Швейцар шелестел страницами, что-то искал. Сказал задумчиво:

– Странно, правда? Мы вот-вот вступим в войну, а они всю первую страницу занимают каким-то убийством. А войну загнали на последнюю полосу.

– А может, войны не будет.

Они замолчали над своими тарелками. Руби казалось невероятным, что мистер Дэвис, который сидел вместе с ней на ящике и разглядывал рождественскую елку, умер, умер такой мучительной насильственной смертью. Может быть, он все-таки собирался прийти на свидание. Может, был вовсе не таким уж дурным человеком. Она сказала:

– А мне вроде его даже жалко.

– Кого? Ворона?

– Ну нет, не Ворона. Я про мистера Дэвиса говорю.

– Я вас понимаю. Мне тоже вроде бы жалко… старика. Я раньше сам там работал, в «Мидлендской Стали». У старика бывали такие… ну, что ли, моменты… Посылал всем рабочим индейку к Рождеству. Не такой уж плохой человек был. Там лучше было, чем здесь, в «Метрополе».

– Ну что ж, – сказала Руби, допивая кофе, – жизнь продолжается.

– Возьмите еще чашечку.

– Не хочу, чтобы вы окончательно разорились, – сказала Руби. – Все было как надо.

Не вставая с высокого табурета, она прислонилась к Хэллоузу плечом; их лица сблизились; они притихли – ведь оба знали человека, так неожиданно ушедшего из жизни; это обоюдное знание вызывало странное ощущение общности: оно было приятно и придавало уверенности. Возникало чувство надежности, какое бывает, когда двое любят друг друга, но без мучительной страсти, без неопределенности, без боли.

2

Сондерс спросил у служащего «Мидлендской Стали», как пройти в уборную. Он мыл руки и думал: с этим делом покончено. Он не был удовлетворен этим делом: начавшись обычным ограблением, оно привело к двум убийствам и к смерти самого убийцы. Тут была какая-то тайна; не все еще выплыло наружу. Сейчас Матер сидел наверху, на последнем этаже, с начальником Политического отдела; они просматривали личные бумаги сэра Маркуса. Могло оказаться, что рассказ девушки и в самом деле соответствовал действительности.

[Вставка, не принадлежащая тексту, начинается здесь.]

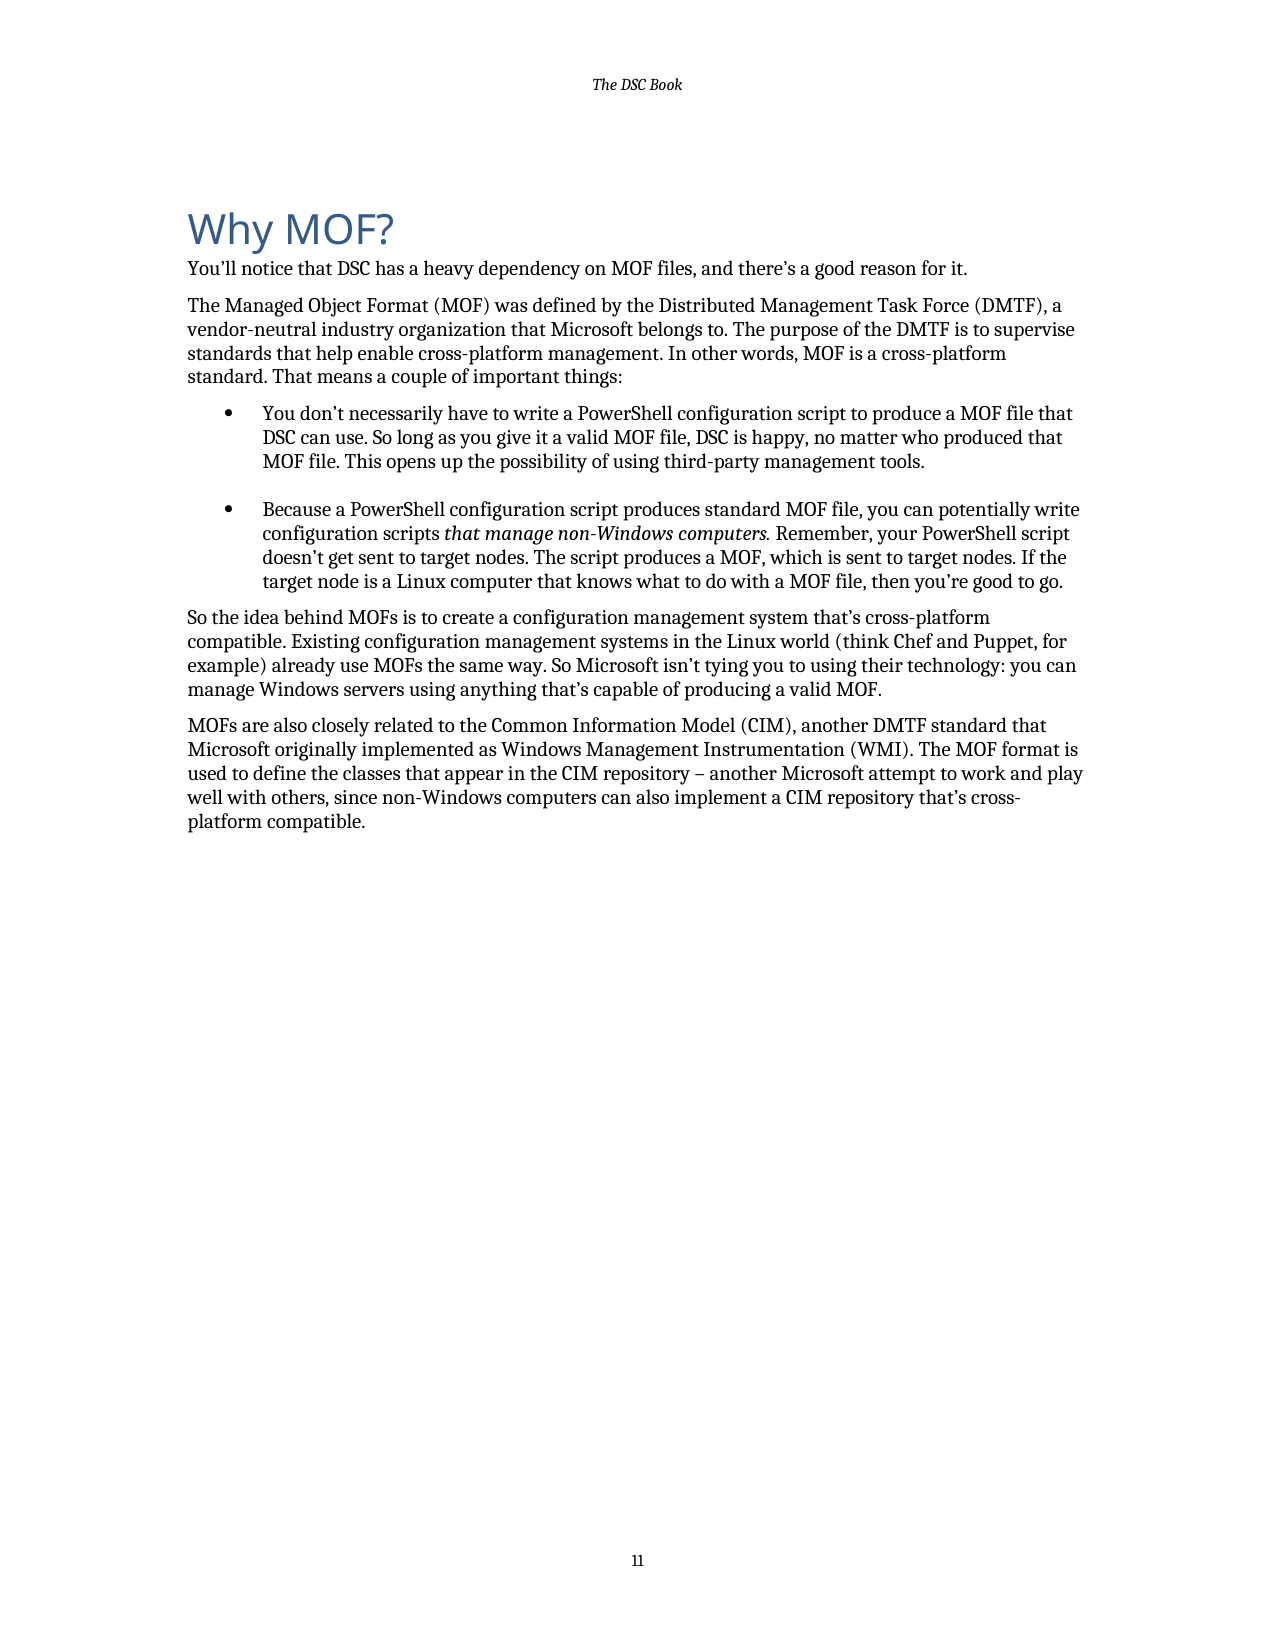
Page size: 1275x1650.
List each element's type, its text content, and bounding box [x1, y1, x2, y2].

Больше всего Сондерса беспокоила именно она. Он не мог не восхищаться ее смелостью и дерзостью, но в то же время испытывал к ней ненависть – ведь это она заставила Матера страдать. Сондерс готов был возненавидеть любого, кто причинил боль Матеру.

– Придется отвезти ее в Скотленд-Ярд, – сказал ему Матер. – Они, возможно, заведут на нее дело. Посадите ее в закрытый вагон, поезд – в три ноль пять. Не хочу ее видеть, пока все не прояснится.

Единственной радостью во всей этой истории было известие, что полицейский, которого Ворон ранил на товарном дворе, выкарабкивается.